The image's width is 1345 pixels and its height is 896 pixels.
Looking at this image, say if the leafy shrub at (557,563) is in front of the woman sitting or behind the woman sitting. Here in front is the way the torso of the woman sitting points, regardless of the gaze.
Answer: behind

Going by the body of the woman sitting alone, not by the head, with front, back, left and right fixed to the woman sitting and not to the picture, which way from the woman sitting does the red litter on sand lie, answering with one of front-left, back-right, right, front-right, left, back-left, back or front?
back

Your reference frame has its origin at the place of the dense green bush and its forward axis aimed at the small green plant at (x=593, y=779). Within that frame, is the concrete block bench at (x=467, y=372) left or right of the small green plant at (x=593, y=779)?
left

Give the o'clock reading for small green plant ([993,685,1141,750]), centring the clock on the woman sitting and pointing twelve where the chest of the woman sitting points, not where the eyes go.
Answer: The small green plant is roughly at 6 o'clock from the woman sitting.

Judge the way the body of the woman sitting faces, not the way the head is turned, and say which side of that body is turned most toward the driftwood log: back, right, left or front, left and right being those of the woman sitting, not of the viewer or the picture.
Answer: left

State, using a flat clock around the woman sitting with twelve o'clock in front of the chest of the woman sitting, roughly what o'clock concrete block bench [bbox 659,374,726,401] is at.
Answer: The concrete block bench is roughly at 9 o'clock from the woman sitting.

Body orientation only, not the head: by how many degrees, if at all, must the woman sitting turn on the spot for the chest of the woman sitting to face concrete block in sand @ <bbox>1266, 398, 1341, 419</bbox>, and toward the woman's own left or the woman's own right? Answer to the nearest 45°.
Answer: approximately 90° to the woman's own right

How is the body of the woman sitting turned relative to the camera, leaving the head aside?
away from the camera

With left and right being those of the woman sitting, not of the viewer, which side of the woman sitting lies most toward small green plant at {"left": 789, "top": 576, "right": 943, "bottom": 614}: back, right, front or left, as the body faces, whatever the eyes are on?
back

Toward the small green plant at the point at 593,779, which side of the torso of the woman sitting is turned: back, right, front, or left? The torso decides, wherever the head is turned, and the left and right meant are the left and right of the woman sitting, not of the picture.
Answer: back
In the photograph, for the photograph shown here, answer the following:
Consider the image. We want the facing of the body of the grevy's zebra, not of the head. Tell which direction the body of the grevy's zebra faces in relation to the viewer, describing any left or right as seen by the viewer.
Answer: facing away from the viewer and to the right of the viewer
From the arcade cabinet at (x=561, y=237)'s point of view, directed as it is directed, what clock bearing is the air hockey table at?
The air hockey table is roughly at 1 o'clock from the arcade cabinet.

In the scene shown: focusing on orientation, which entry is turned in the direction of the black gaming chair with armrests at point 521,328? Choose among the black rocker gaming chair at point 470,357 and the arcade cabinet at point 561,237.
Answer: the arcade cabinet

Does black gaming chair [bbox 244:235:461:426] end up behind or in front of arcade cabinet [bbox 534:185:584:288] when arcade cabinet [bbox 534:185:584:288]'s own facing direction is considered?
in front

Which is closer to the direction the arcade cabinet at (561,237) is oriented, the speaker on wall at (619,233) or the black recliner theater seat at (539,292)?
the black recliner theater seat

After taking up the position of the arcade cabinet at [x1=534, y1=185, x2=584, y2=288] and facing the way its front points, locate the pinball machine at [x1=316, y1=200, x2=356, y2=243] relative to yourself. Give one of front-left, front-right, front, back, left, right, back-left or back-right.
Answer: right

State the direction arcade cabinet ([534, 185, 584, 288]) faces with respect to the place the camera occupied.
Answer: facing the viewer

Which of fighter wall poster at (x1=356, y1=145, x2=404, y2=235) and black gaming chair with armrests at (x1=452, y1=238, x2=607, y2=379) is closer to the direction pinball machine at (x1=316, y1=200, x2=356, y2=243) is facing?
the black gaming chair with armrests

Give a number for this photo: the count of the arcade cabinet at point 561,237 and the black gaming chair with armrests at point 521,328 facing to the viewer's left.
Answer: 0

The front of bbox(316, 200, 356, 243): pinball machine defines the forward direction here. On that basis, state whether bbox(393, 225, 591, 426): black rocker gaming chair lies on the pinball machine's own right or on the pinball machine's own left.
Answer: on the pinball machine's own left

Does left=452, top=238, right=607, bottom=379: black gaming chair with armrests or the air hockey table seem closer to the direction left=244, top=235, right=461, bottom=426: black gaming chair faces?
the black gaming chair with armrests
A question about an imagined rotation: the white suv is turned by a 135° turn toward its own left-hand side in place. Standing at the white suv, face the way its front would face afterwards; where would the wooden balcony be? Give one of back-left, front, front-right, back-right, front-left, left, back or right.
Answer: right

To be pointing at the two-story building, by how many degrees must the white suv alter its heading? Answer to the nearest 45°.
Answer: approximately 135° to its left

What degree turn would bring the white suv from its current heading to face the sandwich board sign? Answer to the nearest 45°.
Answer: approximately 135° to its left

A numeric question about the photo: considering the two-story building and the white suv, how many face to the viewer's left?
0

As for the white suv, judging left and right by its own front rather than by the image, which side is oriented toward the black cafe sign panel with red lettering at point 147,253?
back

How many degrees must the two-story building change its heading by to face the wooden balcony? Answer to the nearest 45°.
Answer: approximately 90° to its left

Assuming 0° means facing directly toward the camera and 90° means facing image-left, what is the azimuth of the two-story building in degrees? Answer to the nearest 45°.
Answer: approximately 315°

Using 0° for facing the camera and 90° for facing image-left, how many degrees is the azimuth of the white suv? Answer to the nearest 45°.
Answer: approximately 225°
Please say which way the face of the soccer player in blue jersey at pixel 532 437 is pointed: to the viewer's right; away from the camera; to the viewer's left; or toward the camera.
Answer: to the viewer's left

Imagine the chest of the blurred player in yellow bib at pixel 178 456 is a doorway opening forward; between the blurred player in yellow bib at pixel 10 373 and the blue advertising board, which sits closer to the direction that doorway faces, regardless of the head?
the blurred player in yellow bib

---+---

Task requirements -
Reproduce the material verbatim, starting at the line that contains "Assuming 0° means" and ending with the last line of the material, and include nothing else.

Response to this task -
Assuming 0° means facing directly toward the camera and 90° means facing image-left, what is the azimuth of the two-story building in degrees? Answer to the nearest 45°.
Answer: approximately 315°

Using 0° for facing the camera and 90° for facing image-left, how many degrees is the azimuth of the white suv? Answer to the nearest 45°.
Answer: approximately 225°
Please say which way the face of the soccer player in blue jersey at pixel 532 437 is pointed: to the viewer's right; away from the camera; to the viewer's left; or toward the camera.
Answer: to the viewer's left

Imagine the chest of the blurred player in yellow bib at pixel 178 456 is a doorway opening forward; between the blurred player in yellow bib at pixel 10 373 and the blue advertising board, which sits closer to the direction that doorway faces, regardless of the head?
the blurred player in yellow bib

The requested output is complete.